Innovation and determination;AETC award winner
By Senior Airman Cody Dowell, Altus Air Force Base Public Affairs
/ Published April 27, 2018
ALTUS AIR FORCE BASE, Okla. -- A member of the mighty 97th earned the Air Education and Training Command Category One 2017 Civilian Supervisor of the Year award.
Ramiro Solis, the KC-46 Pegasus Flight Trainer programs manager assigned to the 97th Aircraft Maintenance Squadron, achieved the award as a result of laying the ground work for the maintenance programs for the KC-46 at Altus AFB.
“It’s an individual award, but it was a team effort from everybody in the office,” said Solis. “Building a program from scratch is difficult. I appreciate this opportunity to excel and receive recognition for our hard work as a flight and as a base.”
One of the key factors that helped Solis in creating the maintenance programs for the KC-46 and earning his award was being innovative.
“In today’s world, its do more with less and we constantly have to think of ways to do things more efficiently,” said Solis. “That’s part of the main job in our flight, figuring out how we can easily accomplish the mission while being smart, safe and time effective. It usually starts out with a problem. You wouldn’t just complain to leadership. You would identify the problem, figure out the root cause of the deficiency and present a solution. Innovation helps any workplace and its workers.”
The person best knowing about Solis’ efforts is his supervisor Donnie Obreiter, the KC-46 flight chief assigned to the 97th AMXS.
“There are so many good things to say about Solis,” said Obreiter. “His work ethic, his character, his attitude, his pride in his job - he cares about what he does and he is great at his job, which is why he is one of the best co-workers I’ve had in my entire career. I don’t know what we would do without him.”

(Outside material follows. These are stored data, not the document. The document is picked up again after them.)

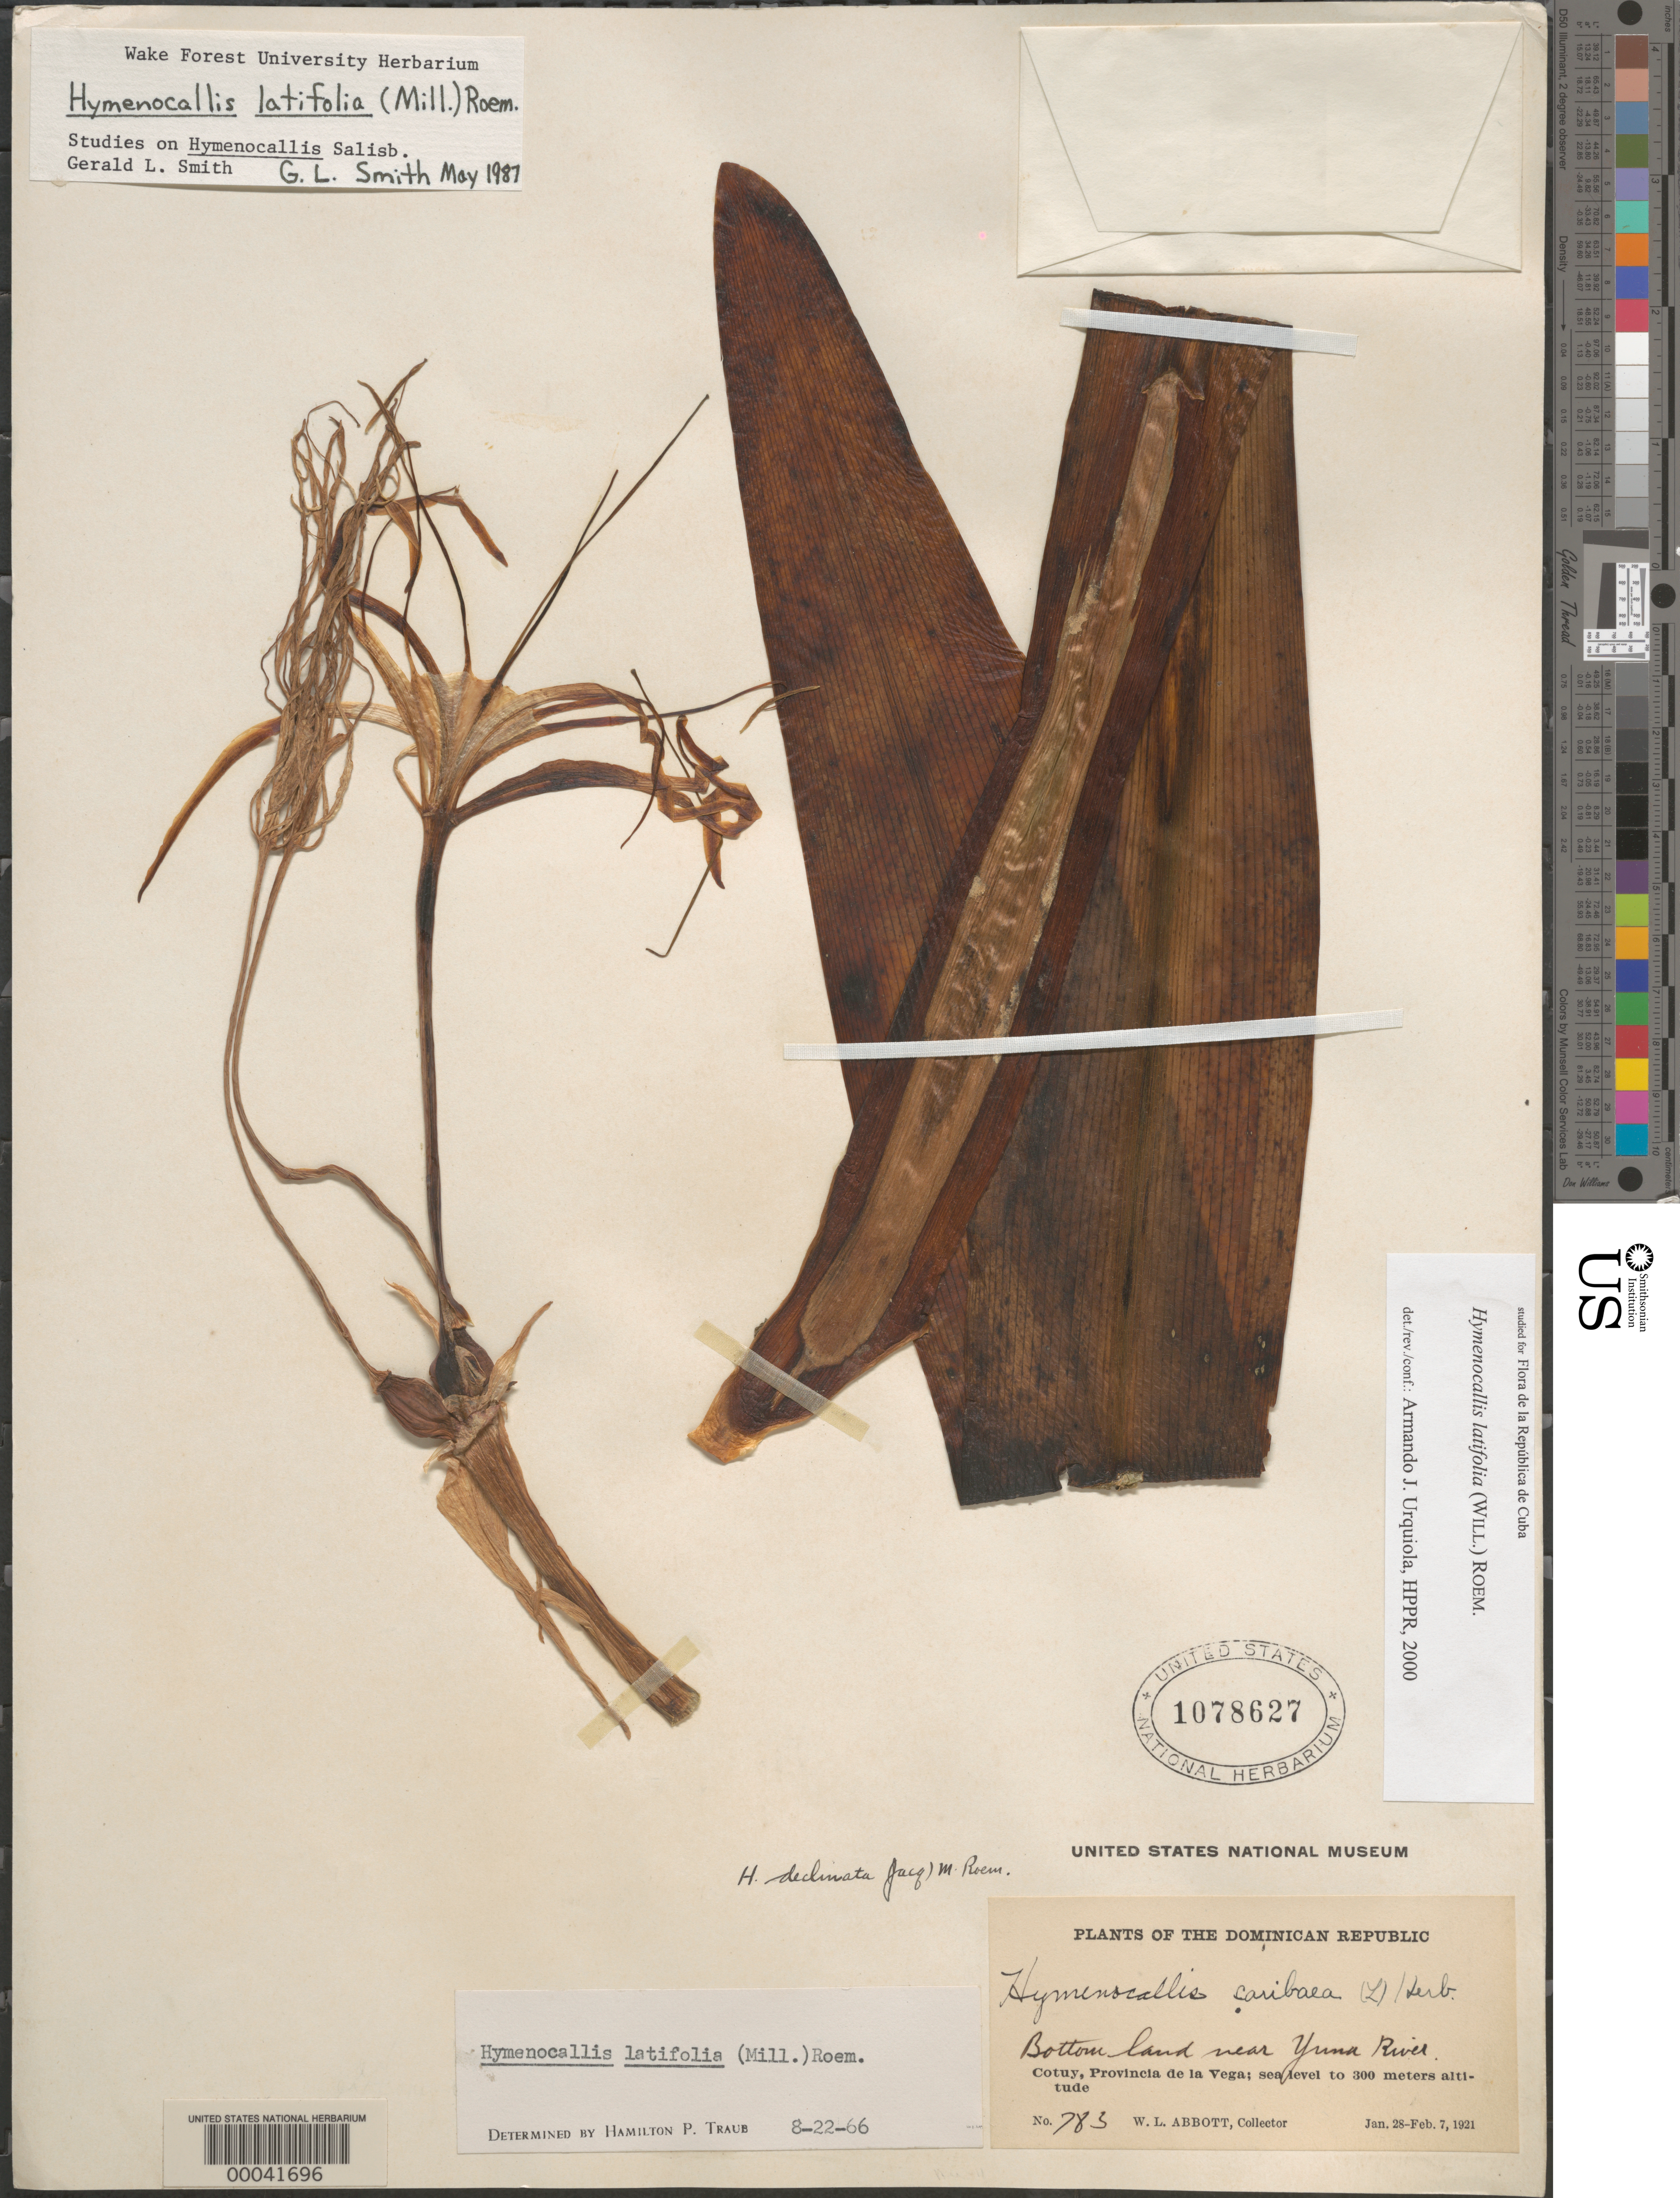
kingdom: Plantae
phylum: Tracheophyta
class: Liliopsida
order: Asparagales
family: Amaryllidaceae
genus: Hymenocallis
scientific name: Hymenocallis latifolia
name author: (Mill.) M. Roem.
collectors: W. L. Abbott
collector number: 783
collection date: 1921-01-28/1921-02-07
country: Dominican Republic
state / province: La Vega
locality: Bottomland near Yuna River. Cotuy, Provincia de la Vega.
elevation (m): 300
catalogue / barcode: US 1078627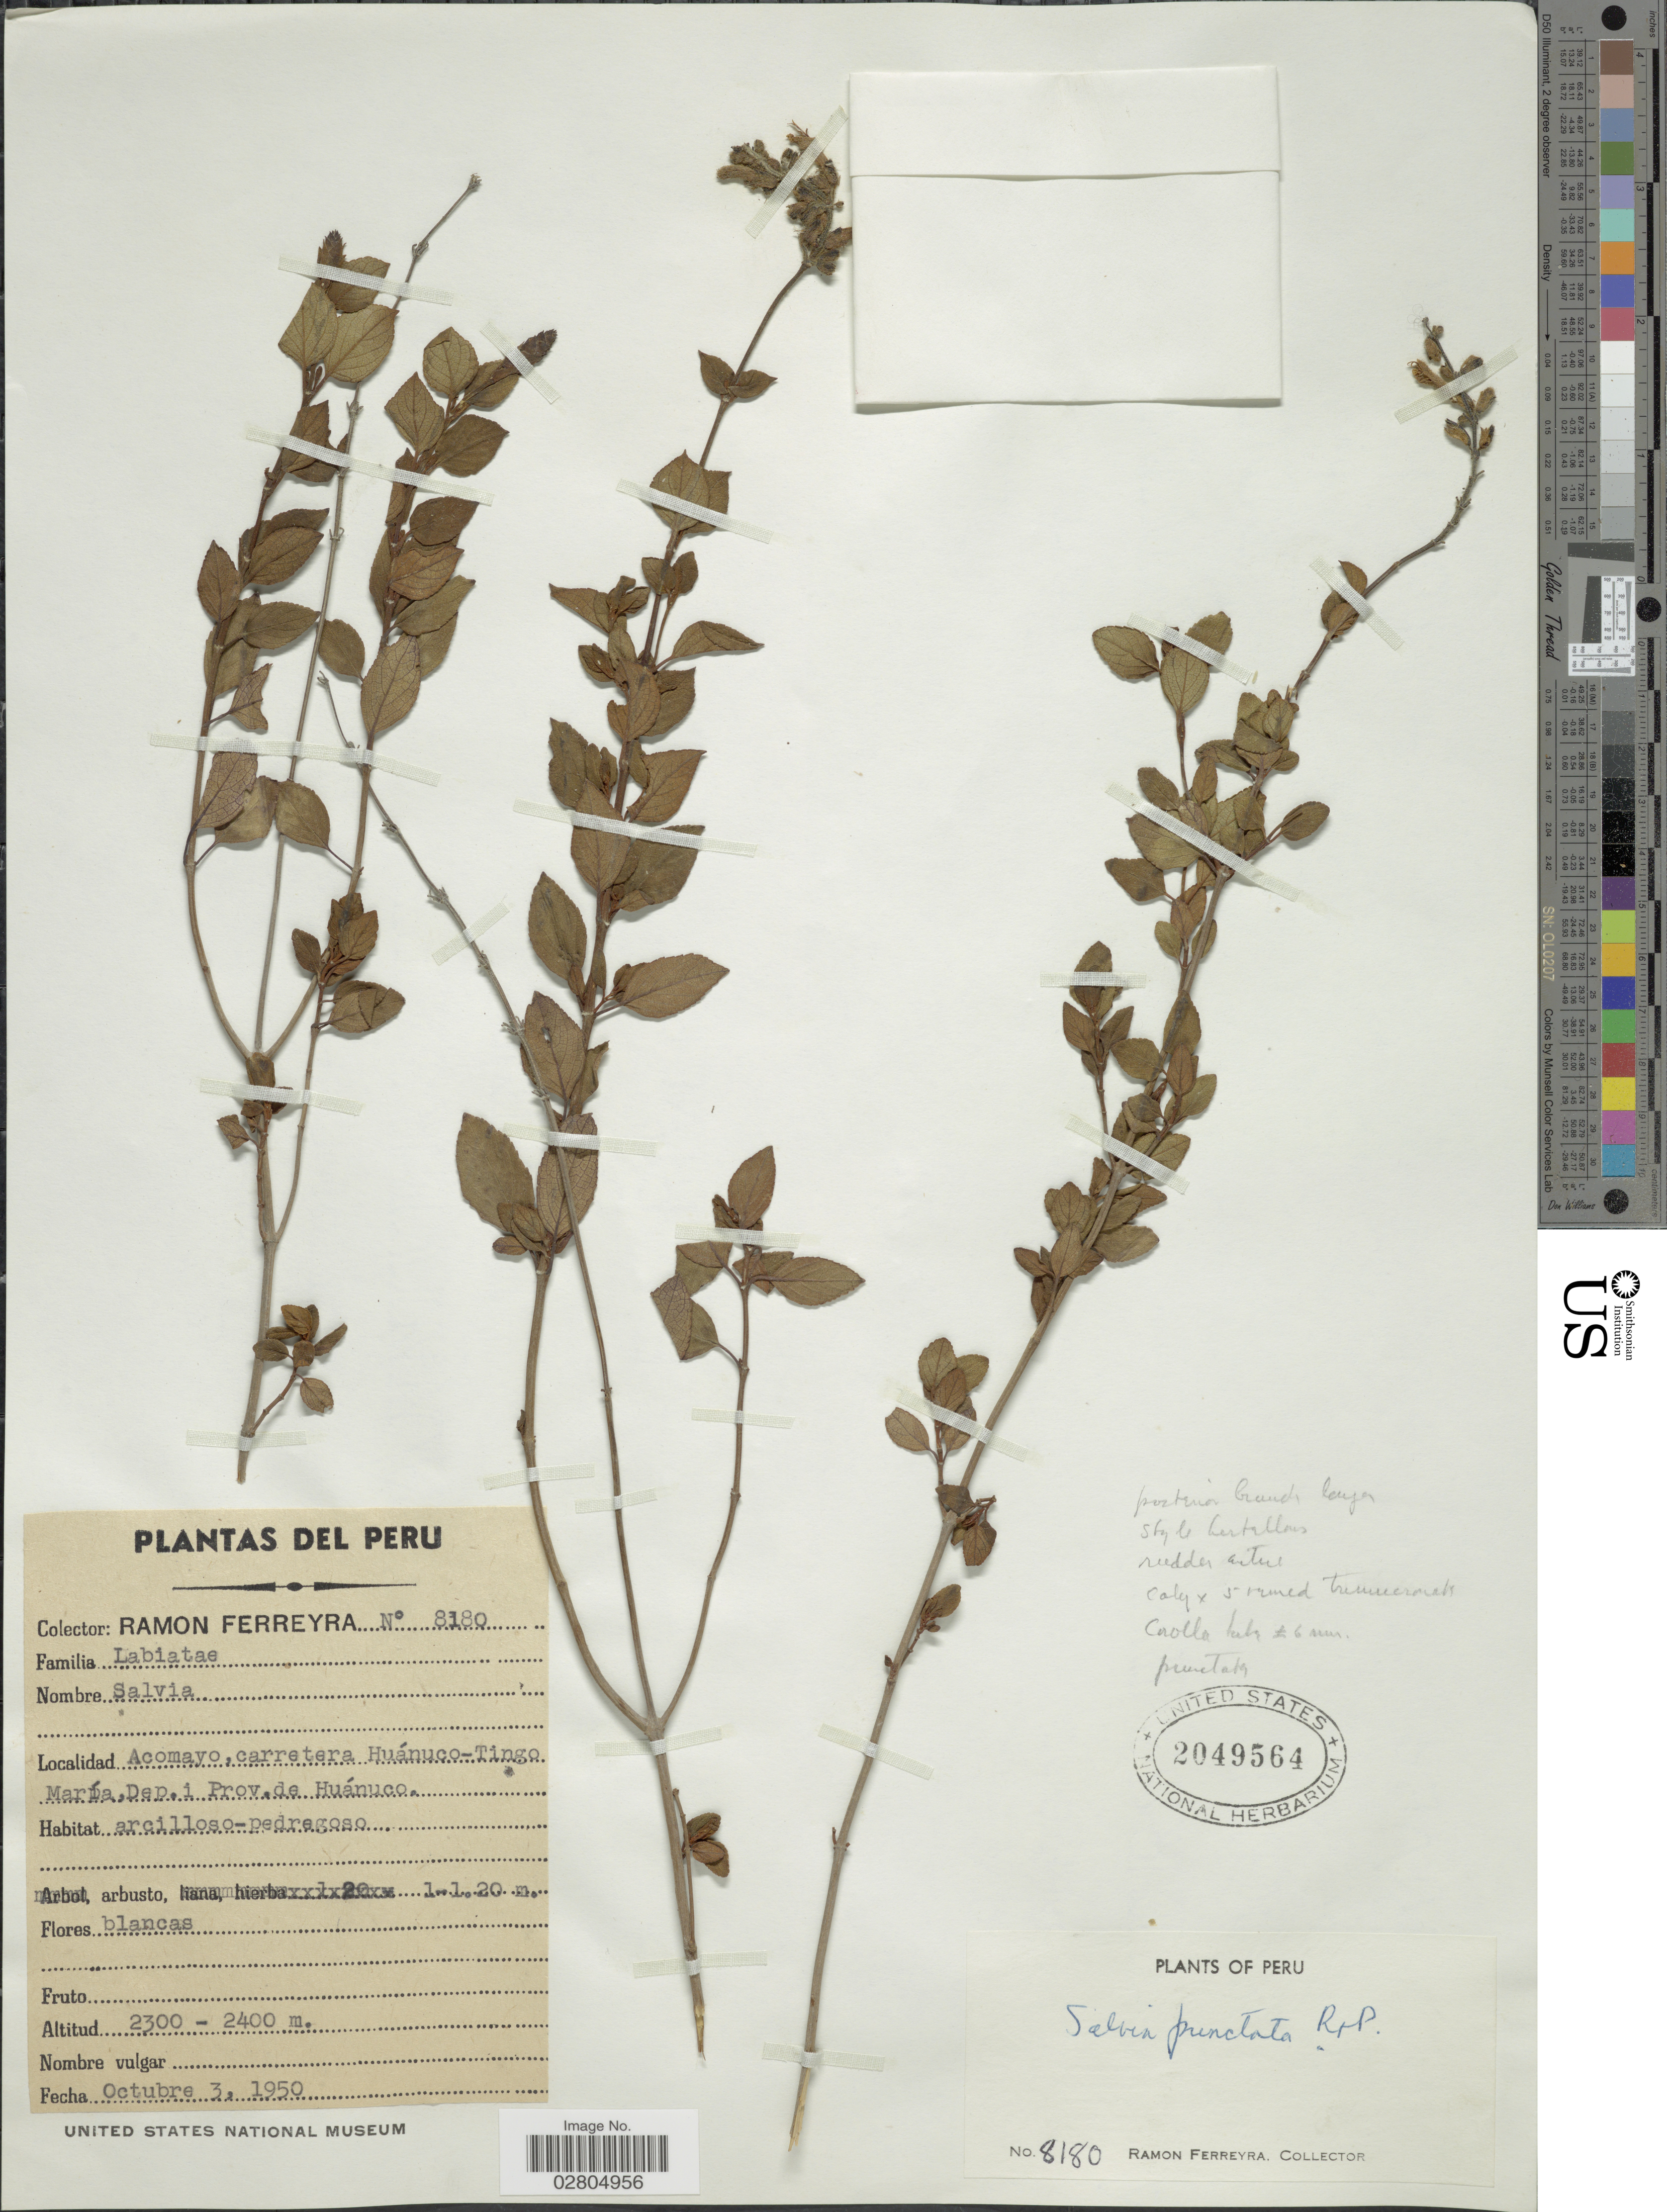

Members of the 97th Maintenance Group are often prior military or have had some connection to the base. Solis, being native to Altus, joined the base back in May 2000, as part of the Grow Your Own Mechanic program. The program is a partnership between Altus AFB and the local technical center to train civilians to work as maintainers on military aircraft.
“I’ve always loved fixing things and seeing the aircraft while growing up,” said Solis. “I combine the two because not everyone can say that they are an aircraft mechanic. Through the Grow Your Own Mechanic program, some on-the-job training, mentorship from co-workers and years of dedication, I was able to get through the ranks to where I am today. I’m grateful because it’s more than a job, it’s a career and a lifestyle.”
Always searching to be challenged, Solis was eager for this position knowing both the dedication and challenges that awaited him. Obreiter said that this position was a great use of his talents.
“Everybody who works in our office had to volunteer to get in their position because it’s not easy building these programs from the ground up,” said Obreiter. “Nothing is established, so the only tools we are able to work with is guidance from leadership, past experiences and our determination. I am confident with our team’s abilities and I always have been.”
The combined lifelong love for his job and skill set aided Solis in the award nomination and win.
“The main key to my job is that to see the bigger picture,” said Solis. “When people have a purpose it boosts their morale and makes them want to do their job. It is like a puzzle, you have to see where you fit in to make the bigger picture happen. Being where I fit is what makes me strive for excellence.”
Striving for excellence, being innovative in the workplace and having great determination are all key factors that assisted Solis stand out as a person and showcase the base’s capabilities.
“I’m thankful that his work has been recognized the way it has,” said Obreiter “He is a great poster child for this flight and a great representation of the base’s capabilities. He makes us proud every day.”